Ahead of Mother’s Day, author of Everything is Perfect, Maxine Fawcett, shares how she has come to embrace the imperfections of motherhood.
I’ll never forget the first time I looked into my newborn son’s brown eyes. His warm naked body was on my chest, his eyes blinked slowly at me, and it was like he was trying to say,
‘I hope you’re going to be good at this!’
Bloody hell I thought. I hope so as well. He seemed so wise while I had no idea what I was doing. Was I going to get this right?
I used some of this memory in my debut novel Everything is Perfect. Cassandra Prince (as well as believing a widowed dad at her kids’ school is the answer to her problems) is struggling with memories of her childhood and her relationship with her own mother.
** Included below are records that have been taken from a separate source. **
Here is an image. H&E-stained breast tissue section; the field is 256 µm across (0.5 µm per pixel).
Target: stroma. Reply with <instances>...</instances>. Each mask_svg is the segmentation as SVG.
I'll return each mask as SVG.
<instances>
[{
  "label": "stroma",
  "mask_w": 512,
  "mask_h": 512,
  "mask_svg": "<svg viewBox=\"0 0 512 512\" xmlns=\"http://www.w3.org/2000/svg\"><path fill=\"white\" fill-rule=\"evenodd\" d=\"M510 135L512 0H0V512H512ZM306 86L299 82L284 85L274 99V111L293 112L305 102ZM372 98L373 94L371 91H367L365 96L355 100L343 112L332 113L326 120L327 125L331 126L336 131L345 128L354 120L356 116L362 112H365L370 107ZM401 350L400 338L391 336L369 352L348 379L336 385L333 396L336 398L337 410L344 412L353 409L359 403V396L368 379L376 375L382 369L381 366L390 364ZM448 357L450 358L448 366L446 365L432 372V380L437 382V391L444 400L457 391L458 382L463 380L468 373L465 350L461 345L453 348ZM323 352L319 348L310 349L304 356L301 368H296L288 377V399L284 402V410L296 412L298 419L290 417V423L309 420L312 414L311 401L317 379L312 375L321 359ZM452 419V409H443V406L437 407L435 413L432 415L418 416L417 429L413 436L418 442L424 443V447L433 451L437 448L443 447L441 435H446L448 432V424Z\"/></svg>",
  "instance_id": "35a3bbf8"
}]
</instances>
She’s trying to do the best for her children, Ellie and Danny but constantly questions her choices as a mum in her struggle to be perfect.
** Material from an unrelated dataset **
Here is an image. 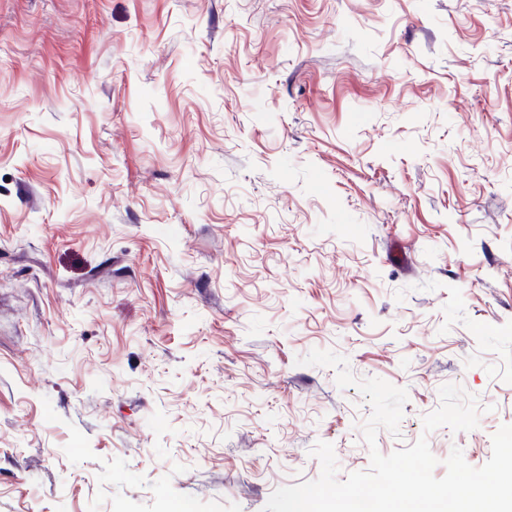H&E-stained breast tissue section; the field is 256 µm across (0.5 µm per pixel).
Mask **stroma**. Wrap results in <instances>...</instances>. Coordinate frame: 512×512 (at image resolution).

A week after the birth of our son, we made it home. I ventured outdoors for brave walks to the beachfront with leaking and bleeding nipples and the obligatory dip in hormones that even my morning coffee couldn’t salvage. I took him to mothers group, a chance to swap war stories and make new friends. This did happen (two wonderful women who came to my book launch earlier this year) but there was also the other stuff.
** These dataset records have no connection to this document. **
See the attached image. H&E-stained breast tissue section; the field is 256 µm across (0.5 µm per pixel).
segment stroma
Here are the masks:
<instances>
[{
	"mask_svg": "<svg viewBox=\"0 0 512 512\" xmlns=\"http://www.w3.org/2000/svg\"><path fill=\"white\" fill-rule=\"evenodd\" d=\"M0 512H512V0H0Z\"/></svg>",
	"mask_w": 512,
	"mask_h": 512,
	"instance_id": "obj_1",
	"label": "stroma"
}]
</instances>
‘Your son’s head looks strange on one side. Have you noticed?’ Is what one woman said to me on week two. I’d raced up the hill to our apartment (my c-section stitches bursting at the seams) and googled ‘baby head deformity’ before booking him in for an urgent appointment.
‘Your son’s head is totally normal,’ the doctor said. I’d exhaled (not sat next to that woman again) but the thought was still there. I’m failing at this. I should have taken him for a check-up before someone pointed it out! Then the questioning began. Why was their baby crawling while mine shuffled around on his bum? Wasn’t he meant to be talking by now? It’s okay, I’d tell myself in my sane moments. Every baby develops at a different pace, but the niggle would still be there. That I wasn’t doing a good enough job.
In the primary school years, the façade of what it means to be the ‘perfect’ mother continued.
‘We spend an hour a day doing sight words,’ is what one school mum said to me in kindy. My son was lucky if we spent ten minutes.
‘I hate karate,’ my oldest said. This came after years of me sitting watching him every week, full of encouragement and trying to get him to carry on.
‘I don’t like reading,’ said the other. When I’d patiently read to him every night from birth to the age of thirteen. I thought I’d succeeded with the reading thing, had given myself a mental high five but it seemed not.
I’ve uncovered and shown every part of myself since becoming a mum. At times the sensation is so raw, it’s like the skin has been stripped back to the bone. I’ve learnt about the horrible parts of myself, when I lose my patience and feel like my head is going to explode. Compared to the high of realising my empathy far surpasses what I thought it was.
Now my sons are teenagers, I’ve made peace with not being perfect – it’s an aspiration impossible to attain. My youngest will put on a silly voice making me laugh and my oldest will call from his latest outing just to check in. I know I’ve done and am doing the best I can. Like Cassie, I’ve come a long way. They’ve taught me who I am, and I wouldn’t change it for anything.